Saved entries
....
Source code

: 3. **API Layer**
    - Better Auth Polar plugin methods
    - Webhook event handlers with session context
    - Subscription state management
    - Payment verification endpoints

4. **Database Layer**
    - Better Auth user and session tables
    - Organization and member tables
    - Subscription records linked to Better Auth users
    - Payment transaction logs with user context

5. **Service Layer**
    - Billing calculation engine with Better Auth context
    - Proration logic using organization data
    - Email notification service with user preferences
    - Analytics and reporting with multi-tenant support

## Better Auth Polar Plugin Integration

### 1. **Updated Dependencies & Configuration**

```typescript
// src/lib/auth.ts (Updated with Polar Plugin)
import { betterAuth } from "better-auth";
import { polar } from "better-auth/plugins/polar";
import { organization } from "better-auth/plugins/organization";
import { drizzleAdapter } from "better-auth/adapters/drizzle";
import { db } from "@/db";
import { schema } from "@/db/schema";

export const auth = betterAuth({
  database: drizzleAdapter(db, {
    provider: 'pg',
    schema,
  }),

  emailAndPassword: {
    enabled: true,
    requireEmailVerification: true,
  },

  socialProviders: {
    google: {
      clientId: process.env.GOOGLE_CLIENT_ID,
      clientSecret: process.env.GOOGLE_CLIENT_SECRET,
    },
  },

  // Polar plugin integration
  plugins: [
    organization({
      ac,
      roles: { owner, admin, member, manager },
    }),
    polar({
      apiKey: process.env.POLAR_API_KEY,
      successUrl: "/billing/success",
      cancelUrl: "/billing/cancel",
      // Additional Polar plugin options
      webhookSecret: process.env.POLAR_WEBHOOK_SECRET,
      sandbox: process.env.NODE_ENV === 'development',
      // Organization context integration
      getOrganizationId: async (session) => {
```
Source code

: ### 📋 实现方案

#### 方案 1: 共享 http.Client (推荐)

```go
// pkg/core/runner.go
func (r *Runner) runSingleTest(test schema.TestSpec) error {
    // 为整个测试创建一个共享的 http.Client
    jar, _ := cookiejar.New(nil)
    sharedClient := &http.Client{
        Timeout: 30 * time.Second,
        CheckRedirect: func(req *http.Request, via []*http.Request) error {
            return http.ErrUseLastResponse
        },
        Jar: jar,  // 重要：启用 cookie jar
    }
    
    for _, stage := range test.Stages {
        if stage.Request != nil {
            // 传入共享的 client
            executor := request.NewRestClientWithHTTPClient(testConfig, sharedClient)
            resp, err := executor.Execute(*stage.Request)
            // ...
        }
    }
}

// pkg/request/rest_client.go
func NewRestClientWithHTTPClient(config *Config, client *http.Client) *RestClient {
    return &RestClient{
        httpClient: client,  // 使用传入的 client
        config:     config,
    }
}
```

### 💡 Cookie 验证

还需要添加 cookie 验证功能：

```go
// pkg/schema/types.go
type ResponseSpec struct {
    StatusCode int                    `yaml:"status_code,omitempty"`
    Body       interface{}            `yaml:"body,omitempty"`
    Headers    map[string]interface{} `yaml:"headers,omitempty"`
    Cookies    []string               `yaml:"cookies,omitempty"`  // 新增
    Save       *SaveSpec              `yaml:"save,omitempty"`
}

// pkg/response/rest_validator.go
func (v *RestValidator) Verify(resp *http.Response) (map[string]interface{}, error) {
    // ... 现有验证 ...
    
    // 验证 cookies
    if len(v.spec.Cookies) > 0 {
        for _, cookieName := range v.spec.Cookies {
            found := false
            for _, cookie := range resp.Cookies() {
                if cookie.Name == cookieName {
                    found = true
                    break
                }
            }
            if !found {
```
....
WHAT NEEDS TO BE DONE: For the data above, count every line in which the string "yaml" appears, and answer with the count only.

SOLVED EXERCISE: 5